— Publié le 13 décembre 2019

Pour le Mondial féminin 2023, la Corée met les pouces

Candidatures Focus

Le CIO peut être rassuré : la désaffection des candidatures ne frappe pas seulement le mouvement olympique. La FIFA est touchée elle aussi. Mais elle s’en sort avec moins de dégâts.

Après l’Afrique du Sud, un autre pays a retiré son projet de candidature au Mondial féminin de football en 2023. La Corée du Sud met à son tour les pouces. Elle ne se lancera pas dans la course au prochain tournoi planétaire, le premier de l’histoire disputé par 32 équipes.

La Fédération sud-coréenne de football (KFA) a annoncé aujourd’hui sa décision de retirer sa candidature. L’annonce intervient quelques heures seulement avant la date limite pour le dépôt des dossiers, fixée par la FIFA au vendredi 13 décembre 2019 à minuit.

La Corée du Sud a pourtant longtemps figuré dans le peloton des postulants à l’organisation du tournoi. Elle avait soumis sa candidature dès le mois d’avril dernier. A l’époque, elle laissait entendre que son dossier pourrait associer la Corée du Nord. Sur le papier, l’argument semblait de taille à écraser la concurrence par sa portée politique et diplomatique.

A en croire les médias sud-coréens, le projet d’une candidature commune a rapidement été abandonné. La KFA a expliqué, ce vendredi 13 décembre, que les discussions avec les autorités de Pyongyang n’ont jamais vraiment pu débuter. Le regain de tension dans la péninsule coréenne a mis un terme aux échanges intercoréens sous toutes leurs formes.

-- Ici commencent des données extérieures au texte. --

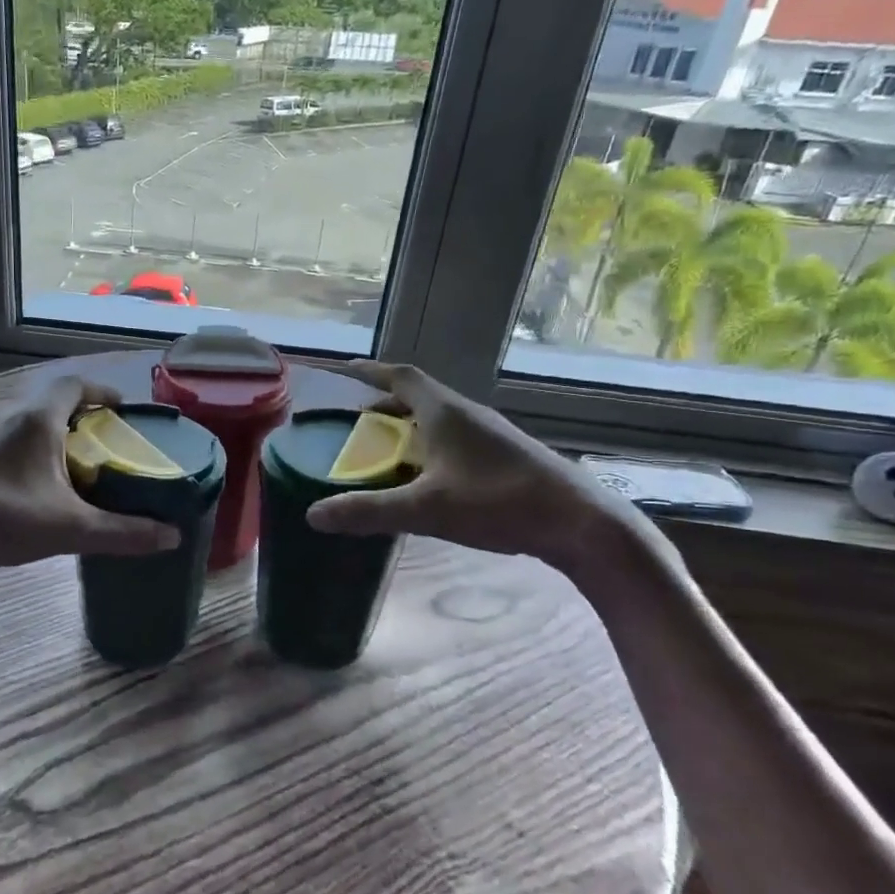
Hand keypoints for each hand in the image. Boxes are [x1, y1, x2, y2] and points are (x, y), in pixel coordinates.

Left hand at [0, 375, 179, 574]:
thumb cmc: (5, 521)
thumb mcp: (72, 529)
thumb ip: (124, 533)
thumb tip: (173, 536)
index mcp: (38, 420)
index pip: (75, 384)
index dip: (102, 391)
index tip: (123, 411)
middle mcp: (13, 417)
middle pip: (57, 400)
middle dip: (87, 415)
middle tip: (111, 441)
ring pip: (35, 420)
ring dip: (62, 431)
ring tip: (85, 462)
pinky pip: (18, 436)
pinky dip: (40, 446)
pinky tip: (46, 481)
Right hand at [307, 361, 659, 575]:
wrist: (580, 523)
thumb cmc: (499, 502)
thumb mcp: (426, 509)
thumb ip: (369, 510)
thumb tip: (313, 515)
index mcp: (445, 412)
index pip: (400, 377)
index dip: (370, 372)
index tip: (343, 370)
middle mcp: (466, 415)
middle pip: (418, 397)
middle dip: (384, 405)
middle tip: (355, 422)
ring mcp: (489, 435)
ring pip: (438, 420)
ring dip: (407, 427)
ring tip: (384, 450)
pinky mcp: (503, 457)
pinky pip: (453, 439)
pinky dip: (428, 447)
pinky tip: (425, 477)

Malgré tout, la Corée du Sud souhaitait poursuivre l’aventure. Elle a musclé son dossier. Mais une nouvelle réglementation de la FIFA l’a contraint à renoncer.

En cause, la décision de l’institution internationale du football de superviser désormais directement l’organisation de ses événements majeurs. A partir de la Coupe du Monde féminine 2023, la FIFA englobera le comité d’organisation local au sein de sa propre entité en charge du tournoi mondial.

Avec cette nouvelle donne, tout sauf anecdotique, la FIFA s’octroie la maîtrise de tous les droits sur les revenus générés par la compétition. Seul ennui, mais de taille : la législation sud-coréenne prévoit que le gouvernement ou les autorités régionales peuvent percevoir des revenus sur les manifestations sportives organisées dans le pays.

La Fédération sud-coréenne de football (KFA) l’a expliqué ce vendredi : ses dirigeants ont évoqué la question avec la FIFA. Ils ont demandé un aménagement aux règlements. Mais l’instance internationale leur a répondu qu’il lui serait impossible de tolérer une exception pour la Corée du Sud.

Autre obstacle : les stades. La FIFA exige désormais des standards identiques pour les deux Mondiaux, masculin et féminin. Pas simple. En Corée du Sud, les stades de la Coupe du Monde 2002, co-organisée avec le Japon, ne seraient pas tous aux nouvelles normes en 2023.

Mais il serait difficile à la KFA d’obtenir la certitude que les autorités locales ou régionales financeraient leur rénovation, surtout sans avoir la moindre garantie d’un retour sur investissement grâce aux revenus issus du Mondial féminin.

Résultat logique : la KFA n’a pas réussi à obtenir l’accord du gouvernement sud-coréen, nécessaire au dossier de candidature.

Avec le retrait de la Corée, la course au Mondial 2023 est désormais réduite à cinq postulants : Australie et Nouvelle-Zélande, Argentine, Brésil, Colombie et Japon. En septembre dernier, ils étaient encore huit. Depuis, l’Afrique du Sud a renoncé, préférant reporter son ambition sur l’édition 2027. La Nouvelle-Zélande s’est associée à l’Australie. La Corée vient de rendre les armes.

Pour les Sud-Coréens, le coup est rude. Au-delà de la déception de devoir se retirer de la course, il met sérieusement en péril le projet d’une candidature des deux Corée aux Jeux d’été en 2032. Mais le pays devrait pouvoir se consoler avec l’organisation des Jeux d’hiver de la Jeunesse en 2024. A en croire les dernières déclarations du CIO, l’événement pourrait prochainement lui être confié.